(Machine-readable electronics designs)
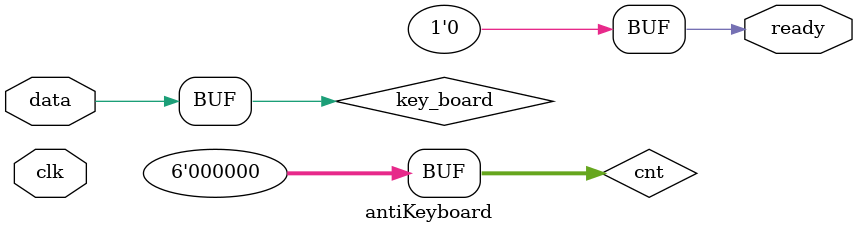
<source format=v>
`timescale 1ns / 1ps


module ps2_keyboard (input clk, clrn, ps2_clk, ps2_data, rdn, 
            output [7:0] data, 
            output ready,overflow);
  reg overflow;     // fifo overflow
  reg [3:0] count;     // count ps2_data bits, internal signal, for test
  reg [9:0] buffer;     // ps2_data bits
  reg [7:0] fifo[7:0];   // data fifo
  reg [2:0] w_ptr, r_ptr;  // fifo write and read pointers
  reg [2:0] ps2_clk_sync;

  always @ (posedge clk) begin
    ps2_clk_sync <= {ps2_clk_sync[1:0],ps2_clk};
  end
  wire sampling = ps2_clk_sync[2] & ~ps2_clk_sync[1];
  always @ (posedge clk) begin
    if (clrn == 0) begin
        count <= 0;
        w_ptr <= 0;
        r_ptr <= 0;
        overflow <= 0;
    end else if (sampling) begin
        if (count == 4'd10) begin
            if ((buffer[0] == 0) &&   // start bit
               (ps2_data) &&     // stop bit
               (~buffer[9:1])) begin   // 
                   fifo[w_ptr] <= buffer[8:1];   // kbd scan code
                   w_ptr <= w_ptr + 3'b1;
                   overflow <= overflow |  (r_ptr == (w_ptr + 3'b1));
                          end  
                   count <= 0; // for next
            end else begin
                   buffer[count] <= ps2_data;   // store ps2_data
                   count <= count + 3'b1;   // count ps2_data bits
            end
        end
        if (!rdn && ready) begin
          r_ptr <= r_ptr + 3'b1;
          overflow <= 0;
        end
   end
assign ready = (w_ptr != r_ptr);
assign data = fifo[r_ptr];
endmodule


module antiKeyboard(
    input data,
    input clk,
    output ready
);
reg [5:0]cnt;
always @(clk) begin
    if(data==8'h1c||data==8'h23||data==8'h1d||data==8'h1b)
        cnt<=cnt+1;
    else
        cnt<=0;
end

assign ready=cnt[4];
assign key_board=data;
    

endmodule


</source>
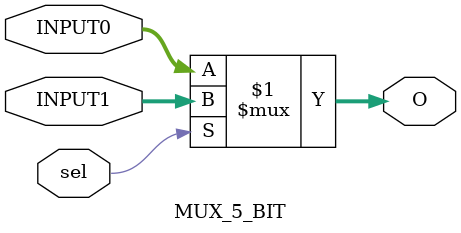
<source format=v>
`timescale 1ns / 1ps
module MUX_5_BIT(
    input  [4:0] INPUT0,
    input  [4:0] INPUT1,
    input  sel,
    output [4:0] O
    );

assign O = (sel) ? INPUT1:INPUT0;

endmodule




</source>
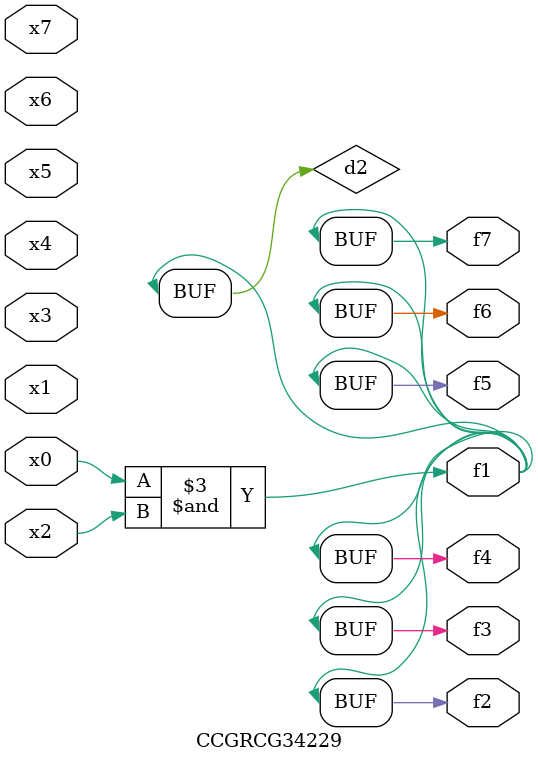
<source format=v>
module CCGRCG34229(
	input x0, x1, x2, x3, x4, x5, x6, x7,
	output f1, f2, f3, f4, f5, f6, f7
);

	wire d1, d2;

	nor (d1, x3, x6);
	and (d2, x0, x2);
	assign f1 = d2;
	assign f2 = d2;
	assign f3 = d2;
	assign f4 = d2;
	assign f5 = d2;
	assign f6 = d2;
	assign f7 = d2;
endmodule

</source>
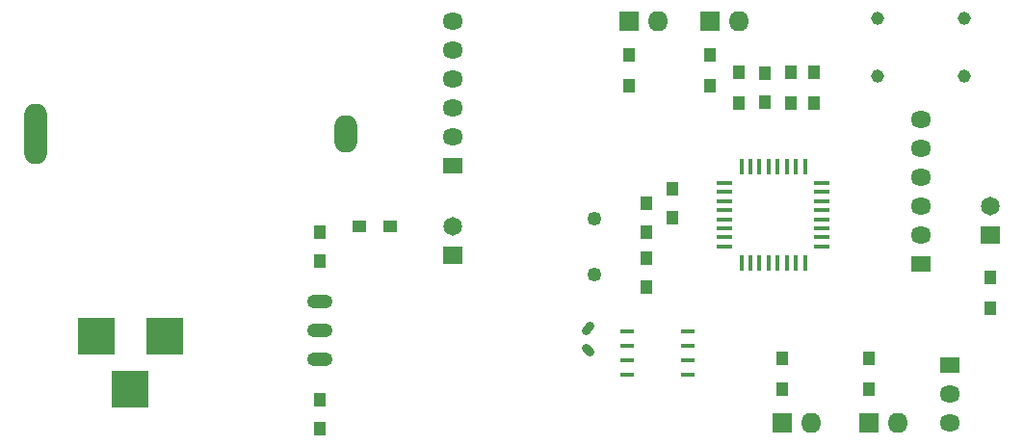
<source format=gbr>
G04 #@! TF.FileFunction,Soldermask,Top*
%FSLAX46Y46*%
G04 Gerber Fmt 4.6, Leading zero omitted, Abs format (unit mm)*
G04 Created by KiCad (PCBNEW 4.0.2-4+6225~38~ubuntu15.10.1-stable) date Sat 04 Jun 2016 12:10:52 PM PDT*
%MOMM*%
G01*
G04 APERTURE LIST*
%ADD10C,0.100000*%
%ADD11O,2.036000X5.336000*%
%ADD12O,2.036000X3.306000*%
%ADD13R,1.000000X1.250000*%
%ADD14R,3.250120X3.250120*%
%ADD15R,1.750000X1.650000*%
%ADD16C,1.650000*%
%ADD17R,1.350000X0.300000*%
%ADD18R,0.300000X1.350000*%
%ADD19R,1.782000X1.477200*%
%ADD20O,1.782000X1.477200*%
%ADD21C,1.251140*%
%ADD22R,1.250000X1.050000*%
%ADD23R,1.050000X1.250000*%
%ADD24R,1.782000X1.782000*%
%ADD25O,1.782000X1.782000*%
%ADD26O,2.249360X1.251140*%
%ADD27R,1.300000X0.350000*%
%ADD28C,0.750760*%
%ADD29C,1.147000*%
G04 APERTURE END LIST*
D10*
D11*
X80750000Y-90932000D03*
D12*
X107950000Y-90932000D03*
D13*
X105664000Y-116820000D03*
X105664000Y-114320000D03*
X105664000Y-99588000D03*
X105664000Y-102088000D03*
X144780000Y-88118000D03*
X144780000Y-85618000D03*
X134366000Y-97048000D03*
X134366000Y-99548000D03*
X134366000Y-104374000D03*
X134366000Y-101874000D03*
X136652000Y-98278000D03*
X136652000Y-95778000D03*
D14*
X92052140Y-108712000D03*
X86052660Y-108712000D03*
X89052400Y-113411000D03*
D15*
X164592000Y-99822000D03*
D16*
X164592000Y-97282000D03*
D15*
X117348000Y-101600000D03*
D16*
X117348000Y-99060000D03*
D17*
X141292000Y-95244000D03*
X141292000Y-96044000D03*
X141292000Y-96844000D03*
X141292000Y-97644000D03*
X141292000Y-98444000D03*
X141292000Y-99244000D03*
X141292000Y-100044000D03*
X141292000Y-100844000D03*
D18*
X142742000Y-102294000D03*
X143542000Y-102294000D03*
X144342000Y-102294000D03*
X145142000Y-102294000D03*
X145942000Y-102294000D03*
X146742000Y-102294000D03*
X147542000Y-102294000D03*
X148342000Y-102294000D03*
D17*
X149792000Y-100844000D03*
X149792000Y-100044000D03*
X149792000Y-99244000D03*
X149792000Y-98444000D03*
X149792000Y-97644000D03*
X149792000Y-96844000D03*
X149792000Y-96044000D03*
X149792000Y-95244000D03*
D18*
X148342000Y-93794000D03*
X147542000Y-93794000D03*
X146742000Y-93794000D03*
X145942000Y-93794000D03*
X145142000Y-93794000D03*
X144342000Y-93794000D03*
X143542000Y-93794000D03*
X142742000Y-93794000D03*
D19*
X161036000Y-111252000D03*
D20*
X161036000Y-113792000D03*
X161036000Y-116332000D03*
D21*
X129794000Y-98397060D03*
X129794000Y-103278940D03*
D22*
X109140000Y-99060000D03*
X111840000Y-99060000D03*
D23*
X164592000Y-106252000D03*
X164592000Y-103552000D03*
X142494000Y-88218000D03*
X142494000Y-85518000D03*
X149098000Y-85518000D03*
X149098000Y-88218000D03*
X147066000Y-85518000D03*
X147066000Y-88218000D03*
X139954000Y-86694000D03*
X139954000Y-83994000D03*
X132842000Y-86694000D03*
X132842000Y-83994000D03*
X146304000Y-110664000D03*
X146304000Y-113364000D03*
X153924000Y-110664000D03*
X153924000Y-113364000D03*
D24*
X139954000Y-81026000D03*
D25*
X142494000Y-81026000D03*
D24*
X132842000Y-81026000D03*
D25*
X135382000Y-81026000D03*
D24*
X146304000Y-116332000D03*
D25*
X148844000Y-116332000D03*
D24*
X153924000Y-116332000D03*
D25*
X156464000Y-116332000D03*
D26*
X105664000Y-108204000D03*
X105664000Y-110744000D03*
X105664000Y-105664000D03*
D27*
X132682000Y-108331000D03*
X132682000Y-109601000D03*
X132682000Y-110871000D03*
X132682000Y-112141000D03*
X138082000Y-112141000D03*
X138082000Y-110871000D03*
X138082000Y-109601000D03*
X138082000Y-108331000D03*
D19*
X117348000Y-93726000D03*
D20*
X117348000Y-91186000D03*
X117348000Y-88646000D03*
X117348000Y-86106000D03*
X117348000Y-83566000D03*
X117348000Y-81026000D03*
D19*
X158496000Y-102362000D03*
D20*
X158496000Y-99822000D03*
X158496000Y-97282000D03*
X158496000Y-94742000D03*
X158496000Y-92202000D03*
X158496000Y-89662000D03*
D28*
X129420845Y-110104145D02*
X129067023Y-109750323D01*
X129067023Y-108181677D02*
X129420845Y-107827855D01*
D29*
X154686000Y-85852000D03*
X154686000Y-80772000D03*
X162306000Y-85852000D03*
X162306000Y-80772000D03*
M02*

</source>
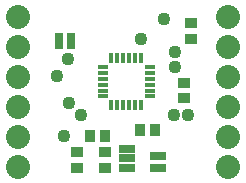
<source format=gts>
G75*
%MOIN*%
%OFA0B0*%
%FSLAX24Y24*%
%IPPOS*%
%LPD*%
%AMOC8*
5,1,8,0,0,1.08239X$1,22.5*
%
%ADD10R,0.0178X0.0375*%
%ADD11R,0.0375X0.0178*%
%ADD12R,0.0414X0.0336*%
%ADD13R,0.0336X0.0414*%
%ADD14R,0.0560X0.0310*%
%ADD15R,0.0310X0.0560*%
%ADD16C,0.0800*%
%ADD17C,0.0436*%
D10*
X003842Y002728D03*
X004039Y002728D03*
X004235Y002728D03*
X004432Y002728D03*
X004629Y002728D03*
X004826Y002728D03*
X004826Y004303D03*
X004629Y004303D03*
X004432Y004303D03*
X004235Y004303D03*
X004039Y004303D03*
X003842Y004303D03*
D11*
X003546Y004008D03*
X003546Y003811D03*
X003546Y003614D03*
X003546Y003417D03*
X003546Y003220D03*
X003546Y003024D03*
X005121Y003024D03*
X005121Y003220D03*
X005121Y003417D03*
X005121Y003614D03*
X005121Y003811D03*
X005121Y004008D03*
D12*
X006271Y003478D03*
X006271Y002966D03*
X006509Y004942D03*
X006509Y005454D03*
X003625Y001163D03*
X003625Y000651D03*
X002693Y000649D03*
X002693Y001161D03*
D13*
X003115Y001715D03*
X003627Y001715D03*
X004793Y001910D03*
X005305Y001910D03*
D14*
X004369Y001276D03*
X004369Y000956D03*
X004369Y000636D03*
X005400Y000631D03*
X005400Y001031D03*
D15*
X002512Y004869D03*
X002112Y004869D03*
D16*
X000724Y000682D03*
X000724Y001682D03*
X000724Y002682D03*
X000724Y003682D03*
X000724Y004682D03*
X000724Y005682D03*
X007724Y005682D03*
X007724Y004682D03*
X007724Y003682D03*
X007724Y002682D03*
X007724Y001682D03*
X007724Y000682D03*
D17*
X006412Y002393D03*
X005932Y002393D03*
X005963Y004014D03*
X005973Y004491D03*
X004822Y004946D03*
X005607Y005594D03*
X002389Y004280D03*
X002035Y003694D03*
X002422Y002787D03*
X002817Y002416D03*
X002265Y001713D03*
M02*

</source>
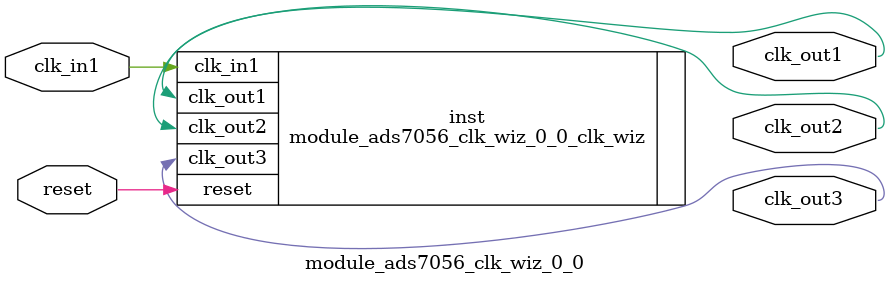
<source format=v>


`timescale 1ps/1ps

(* CORE_GENERATION_INFO = "module_ads7056_clk_wiz_0_0,clk_wiz_v5_4_1_0,{component_name=module_ads7056_clk_wiz_0_0,use_phase_alignment=true,use_min_o_jitter=false,use_max_i_jitter=false,use_dyn_phase_shift=false,use_inclk_switchover=false,use_dyn_reconfig=false,enable_axi=0,feedback_source=FDBK_AUTO,PRIMITIVE=MMCM,num_out_clk=3,clkin1_period=10.000,clkin2_period=10.000,use_power_down=false,use_reset=true,use_locked=false,use_inclk_stopped=false,feedback_type=SINGLE,CLOCK_MGR_TYPE=NA,manual_override=false}" *)

module module_ads7056_clk_wiz_0_0 
 (
  // Clock out ports
  output        clk_out1,
  output        clk_out2,
  output        clk_out3,
  // Status and control signals
  input         reset,
 // Clock in ports
  input         clk_in1
 );

  module_ads7056_clk_wiz_0_0_clk_wiz inst
  (
  // Clock out ports  
  .clk_out1(clk_out1),
  .clk_out2(clk_out2),
  .clk_out3(clk_out3),
  // Status and control signals               
  .reset(reset), 
 // Clock in ports
  .clk_in1(clk_in1)
  );

endmodule

</source>
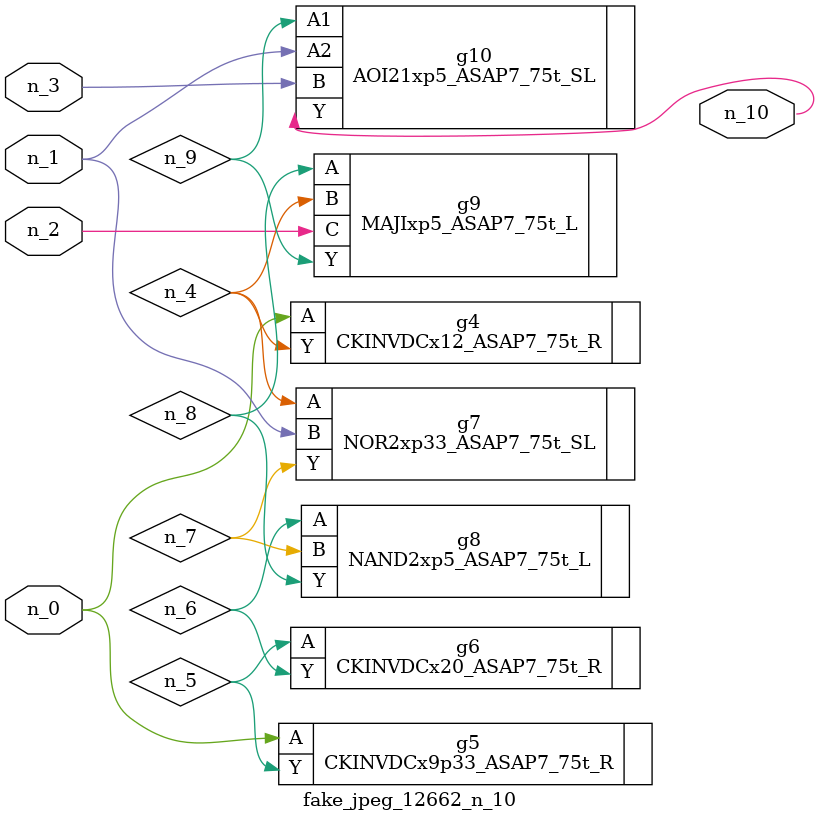
<source format=v>
module fake_jpeg_12662_n_10 (n_0, n_3, n_2, n_1, n_10);

input n_0;
input n_3;
input n_2;
input n_1;

output n_10;

wire n_4;
wire n_8;
wire n_9;
wire n_6;
wire n_5;
wire n_7;

CKINVDCx12_ASAP7_75t_R g4 ( 
.A(n_0),
.Y(n_4)
);

CKINVDCx9p33_ASAP7_75t_R g5 ( 
.A(n_0),
.Y(n_5)
);

CKINVDCx20_ASAP7_75t_R g6 ( 
.A(n_5),
.Y(n_6)
);

NAND2xp5_ASAP7_75t_L g8 ( 
.A(n_6),
.B(n_7),
.Y(n_8)
);

NOR2xp33_ASAP7_75t_SL g7 ( 
.A(n_4),
.B(n_1),
.Y(n_7)
);

MAJIxp5_ASAP7_75t_L g9 ( 
.A(n_8),
.B(n_4),
.C(n_2),
.Y(n_9)
);

AOI21xp5_ASAP7_75t_SL g10 ( 
.A1(n_9),
.A2(n_1),
.B(n_3),
.Y(n_10)
);


endmodule
</source>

GOAL OF THE EXERCISE >> From the entries, report each line that includes the word "clrn".

EXERCISE ANSWER >>
module ps2_keyboard (input clk, clrn, ps2_clk, ps2_data, rdn, 
    if (clrn == 0) begin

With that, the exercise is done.